- [What the exercise asks]: Convert every one of the stored entries below into a two-column CSV headed text and answer, with one row per entry. Wrap each value in double quotes and turn any line breaks inside it into spaces.

[Stored entries]

/---

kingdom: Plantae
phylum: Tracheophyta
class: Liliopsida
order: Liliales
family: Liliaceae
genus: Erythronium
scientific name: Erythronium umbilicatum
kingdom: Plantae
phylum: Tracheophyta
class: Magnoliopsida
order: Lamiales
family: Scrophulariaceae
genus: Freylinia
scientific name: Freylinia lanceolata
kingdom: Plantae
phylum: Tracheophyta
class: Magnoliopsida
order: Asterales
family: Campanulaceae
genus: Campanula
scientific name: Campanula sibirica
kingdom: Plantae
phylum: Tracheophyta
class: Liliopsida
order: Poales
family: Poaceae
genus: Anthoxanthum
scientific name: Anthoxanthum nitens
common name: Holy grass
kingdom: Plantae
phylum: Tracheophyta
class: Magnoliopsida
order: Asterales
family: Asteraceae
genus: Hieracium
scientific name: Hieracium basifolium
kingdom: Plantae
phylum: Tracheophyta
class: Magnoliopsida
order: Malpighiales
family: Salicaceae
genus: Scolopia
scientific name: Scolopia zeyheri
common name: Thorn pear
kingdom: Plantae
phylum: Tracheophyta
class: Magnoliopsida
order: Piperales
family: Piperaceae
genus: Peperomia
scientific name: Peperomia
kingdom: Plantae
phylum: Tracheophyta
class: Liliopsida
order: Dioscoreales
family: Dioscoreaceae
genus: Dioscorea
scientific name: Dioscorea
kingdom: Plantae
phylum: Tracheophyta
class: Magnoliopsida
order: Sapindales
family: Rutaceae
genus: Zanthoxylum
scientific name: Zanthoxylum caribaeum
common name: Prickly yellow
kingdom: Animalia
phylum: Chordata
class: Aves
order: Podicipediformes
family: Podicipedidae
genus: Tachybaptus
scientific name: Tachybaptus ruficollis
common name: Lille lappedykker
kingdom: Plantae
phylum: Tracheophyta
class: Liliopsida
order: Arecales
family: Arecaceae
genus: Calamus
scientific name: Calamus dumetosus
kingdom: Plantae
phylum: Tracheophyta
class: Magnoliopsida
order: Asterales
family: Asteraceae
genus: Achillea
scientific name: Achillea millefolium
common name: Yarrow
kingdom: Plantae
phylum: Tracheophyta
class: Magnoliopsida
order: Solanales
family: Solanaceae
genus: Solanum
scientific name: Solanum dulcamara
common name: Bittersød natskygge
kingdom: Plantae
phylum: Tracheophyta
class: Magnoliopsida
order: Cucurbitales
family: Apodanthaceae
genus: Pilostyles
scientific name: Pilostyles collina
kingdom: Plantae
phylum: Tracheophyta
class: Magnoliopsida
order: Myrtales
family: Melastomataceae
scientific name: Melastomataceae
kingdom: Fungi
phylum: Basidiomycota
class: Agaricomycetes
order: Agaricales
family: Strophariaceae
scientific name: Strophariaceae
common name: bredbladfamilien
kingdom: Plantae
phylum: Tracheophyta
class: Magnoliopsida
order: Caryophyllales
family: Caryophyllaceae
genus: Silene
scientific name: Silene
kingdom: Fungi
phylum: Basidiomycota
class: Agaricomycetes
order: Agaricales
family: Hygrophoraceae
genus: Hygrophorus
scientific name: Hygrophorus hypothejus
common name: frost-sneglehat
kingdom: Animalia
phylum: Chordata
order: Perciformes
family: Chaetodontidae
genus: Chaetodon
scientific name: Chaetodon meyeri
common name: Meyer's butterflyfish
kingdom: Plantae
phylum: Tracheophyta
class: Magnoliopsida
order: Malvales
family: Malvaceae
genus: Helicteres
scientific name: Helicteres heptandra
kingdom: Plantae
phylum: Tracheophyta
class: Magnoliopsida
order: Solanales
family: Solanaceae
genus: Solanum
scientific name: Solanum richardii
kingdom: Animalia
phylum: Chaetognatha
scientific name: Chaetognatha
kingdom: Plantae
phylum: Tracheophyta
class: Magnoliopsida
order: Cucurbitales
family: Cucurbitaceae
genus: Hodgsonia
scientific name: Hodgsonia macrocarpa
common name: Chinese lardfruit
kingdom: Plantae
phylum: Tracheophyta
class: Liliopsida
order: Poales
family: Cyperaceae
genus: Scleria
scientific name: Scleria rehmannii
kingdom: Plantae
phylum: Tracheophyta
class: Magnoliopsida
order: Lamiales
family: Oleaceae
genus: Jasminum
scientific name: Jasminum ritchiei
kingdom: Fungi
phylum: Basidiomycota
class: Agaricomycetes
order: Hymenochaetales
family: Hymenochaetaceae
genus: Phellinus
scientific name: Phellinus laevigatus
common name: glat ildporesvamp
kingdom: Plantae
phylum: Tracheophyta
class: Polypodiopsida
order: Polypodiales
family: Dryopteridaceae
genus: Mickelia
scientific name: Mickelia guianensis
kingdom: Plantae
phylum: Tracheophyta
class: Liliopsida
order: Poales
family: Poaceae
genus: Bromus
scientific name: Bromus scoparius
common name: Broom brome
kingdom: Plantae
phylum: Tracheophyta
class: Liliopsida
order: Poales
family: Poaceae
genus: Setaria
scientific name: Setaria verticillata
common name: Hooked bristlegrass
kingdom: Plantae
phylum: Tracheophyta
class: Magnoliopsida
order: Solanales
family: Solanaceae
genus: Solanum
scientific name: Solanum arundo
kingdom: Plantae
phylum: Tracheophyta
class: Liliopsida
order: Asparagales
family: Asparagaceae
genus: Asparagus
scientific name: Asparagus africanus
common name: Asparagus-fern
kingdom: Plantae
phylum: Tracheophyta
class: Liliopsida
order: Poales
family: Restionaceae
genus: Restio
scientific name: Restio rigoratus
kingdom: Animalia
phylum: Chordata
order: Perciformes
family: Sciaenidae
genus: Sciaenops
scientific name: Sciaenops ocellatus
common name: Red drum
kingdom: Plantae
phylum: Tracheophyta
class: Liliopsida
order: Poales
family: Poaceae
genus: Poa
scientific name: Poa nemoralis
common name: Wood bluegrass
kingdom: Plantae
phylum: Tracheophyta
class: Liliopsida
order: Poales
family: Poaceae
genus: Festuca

\---

- [Final result]:
text,answer
"kingdom:","Plantae"
"phylum:","Tracheophyta"
"class:","Liliopsida"
"order:","Liliales"
"family:","Liliaceae"
"genus:","Erythronium"
"scientific name:","Erythronium umbilicatum"
"kingdom:","Plantae"
"phylum:","Tracheophyta"
"class:","Magnoliopsida"
"order:","Lamiales"
"family:","Scrophulariaceae"
"genus:","Freylinia"
"scientific name:","Freylinia lanceolata"
"kingdom:","Plantae"
"phylum:","Tracheophyta"
"class:","Magnoliopsida"
"order:","Asterales"
"family:","Campanulaceae"
"genus:","Campanula"
"scientific name:","Campanula sibirica"
"kingdom:","Plantae"
"phylum:","Tracheophyta"
"class:","Liliopsida"
"order:","Poales"
"family:","Poaceae"
"genus:","Anthoxanthum"
"scientific name:","Anthoxanthum nitens"
"common name:","Holy grass"
"kingdom:","Plantae"
"phylum:","Tracheophyta"
"class:","Magnoliopsida"
"order:","Asterales"
"family:","Asteraceae"
"genus:","Hieracium"
"scientific name:","Hieracium basifolium"
"kingdom:","Plantae"
"phylum:","Tracheophyta"
"class:","Magnoliopsida"
"order:","Malpighiales"
"family:","Salicaceae"
"genus:","Scolopia"
"scientific name:","Scolopia zeyheri"
"common name:","Thorn pear"
"kingdom:","Plantae"
"phylum:","Tracheophyta"
"class:","Magnoliopsida"
"order:","Piperales"
"family:","Piperaceae"
"genus:","Peperomia"
"scientific name:","Peperomia"
"kingdom:","Plantae"
"phylum:","Tracheophyta"
"class:","Liliopsida"
"order:","Dioscoreales"
"family:","Dioscoreaceae"
"genus:","Dioscorea"
"scientific name:","Dioscorea"
"kingdom:","Plantae"
"phylum:","Tracheophyta"
"class:","Magnoliopsida"
"order:","Sapindales"
"family:","Rutaceae"
"genus:","Zanthoxylum"
"scientific name:","Zanthoxylum caribaeum"
"common name:","Prickly yellow"
"kingdom:","Animalia"
"phylum:","Chordata"
"class:","Aves"
"order:","Podicipediformes"
"family:","Podicipedidae"
"genus:","Tachybaptus"
"scientific name:","Tachybaptus ruficollis"
"common name:","Lille lappedykker"
"kingdom:","Plantae"
"phylum:","Tracheophyta"
"class:","Liliopsida"
"order:","Arecales"
"family:","Arecaceae"
"genus:","Calamus"
"scientific name:","Calamus dumetosus"
"kingdom:","Plantae"
"phylum:","Tracheophyta"
"class:","Magnoliopsida"
"order:","Asterales"
"family:","Asteraceae"
"genus:","Achillea"
"scientific name:","Achillea millefolium"
"common name:","Yarrow"
"kingdom:","Plantae"
"phylum:","Tracheophyta"
"class:","Magnoliopsida"
"order:","Solanales"
"family:","Solanaceae"
"genus:","Solanum"
"scientific name:","Solanum dulcamara"
"common name:","Bittersød natskygge"
"kingdom:","Plantae"
"phylum:","Tracheophyta"
"class:","Magnoliopsida"
"order:","Cucurbitales"
"family:","Apodanthaceae"
"genus:","Pilostyles"
"scientific name:","Pilostyles collina"
"kingdom:","Plantae"
"phylum:","Tracheophyta"
"class:","Magnoliopsida"
"order:","Myrtales"
"family:","Melastomataceae"
"scientific name:","Melastomataceae"
"kingdom:","Fungi"
"phylum:","Basidiomycota"
"class:","Agaricomycetes"
"order:","Agaricales"
"family:","Strophariaceae"
"scientific name:","Strophariaceae"
"common name:","bredbladfamilien"
"kingdom:","Plantae"
"phylum:","Tracheophyta"
"class:","Magnoliopsida"
"order:","Caryophyllales"
"family:","Caryophyllaceae"
"genus:","Silene"
"scientific name:","Silene"
"kingdom:","Fungi"
"phylum:","Basidiomycota"
"class:","Agaricomycetes"
"order:","Agaricales"
"family:","Hygrophoraceae"
"genus:","Hygrophorus"
"scientific name:","Hygrophorus hypothejus"
"common name:","frost-sneglehat"
"kingdom:","Animalia"
"phylum:","Chordata"
"order:","Perciformes"
"family:","Chaetodontidae"
"genus:","Chaetodon"
"scientific name:","Chaetodon meyeri"
"common name:","Meyer's butterflyfish"
"kingdom:","Plantae"
"phylum:","Tracheophyta"
"class:","Magnoliopsida"
"order:","Malvales"
"family:","Malvaceae"
"genus:","Helicteres"
"scientific name:","Helicteres heptandra"
"kingdom:","Plantae"
"phylum:","Tracheophyta"
"class:","Magnoliopsida"
"order:","Solanales"
"family:","Solanaceae"
"genus:","Solanum"
"scientific name:","Solanum richardii"
"kingdom:","Animalia"
"phylum:","Chaetognatha"
"scientific name:","Chaetognatha"
"kingdom:","Plantae"
"phylum:","Tracheophyta"
"class:","Magnoliopsida"
"order:","Cucurbitales"
"family:","Cucurbitaceae"
"genus:","Hodgsonia"
"scientific name:","Hodgsonia macrocarpa"
"common name:","Chinese lardfruit"
"kingdom:","Plantae"
"phylum:","Tracheophyta"
"class:","Liliopsida"
"order:","Poales"
"family:","Cyperaceae"
"genus:","Scleria"
"scientific name:","Scleria rehmannii"
"kingdom:","Plantae"
"phylum:","Tracheophyta"
"class:","Magnoliopsida"
"order:","Lamiales"
"family:","Oleaceae"
"genus:","Jasminum"
"scientific name:","Jasminum ritchiei"
"kingdom:","Fungi"
"phylum:","Basidiomycota"
"class:","Agaricomycetes"
"order:","Hymenochaetales"
"family:","Hymenochaetaceae"
"genus:","Phellinus"
"scientific name:","Phellinus laevigatus"
"common name:","glat ildporesvamp"
"kingdom:","Plantae"
"phylum:","Tracheophyta"
"class:","Polypodiopsida"
"order:","Polypodiales"
"family:","Dryopteridaceae"
"genus:","Mickelia"
"scientific name:","Mickelia guianensis"
"kingdom:","Plantae"
"phylum:","Tracheophyta"
"class:","Liliopsida"
"order:","Poales"
"family:","Poaceae"
"genus:","Bromus"
"scientific name:","Bromus scoparius"
"common name:","Broom brome"
"kingdom:","Plantae"
"phylum:","Tracheophyta"
"class:","Liliopsida"
"order:","Poales"
"family:","Poaceae"
"genus:","Setaria"
"scientific name:","Setaria verticillata"
"common name:","Hooked bristlegrass"
"kingdom:","Plantae"
"phylum:","Tracheophyta"
"class:","Magnoliopsida"
"order:","Solanales"
"family:","Solanaceae"
"genus:","Solanum"
"scientific name:","Solanum arundo"
"kingdom:","Plantae"
"phylum:","Tracheophyta"
"class:","Liliopsida"
"order:","Asparagales"
"family:","Asparagaceae"
"genus:","Asparagus"
"scientific name:","Asparagus africanus"
"common name:","Asparagus-fern"
"kingdom:","Plantae"
"phylum:","Tracheophyta"
"class:","Liliopsida"
"order:","Poales"
"family:","Restionaceae"
"genus:","Restio"
"scientific name:","Restio rigoratus"
"kingdom:","Animalia"
"phylum:","Chordata"
"order:","Perciformes"
"family:","Sciaenidae"
"genus:","Sciaenops"
"scientific name:","Sciaenops ocellatus"
"common name:","Red drum"
"kingdom:","Plantae"
"phylum:","Tracheophyta"
"class:","Liliopsida"
"order:","Poales"
"family:","Poaceae"
"genus:","Poa"
"scientific name:","Poa nemoralis"
"common name:","Wood bluegrass"
"kingdom:","Plantae"
"phylum:","Tracheophyta"
"class:","Liliopsida"
"order:","Poales"
"family:","Poaceae"
"genus:","Festuca"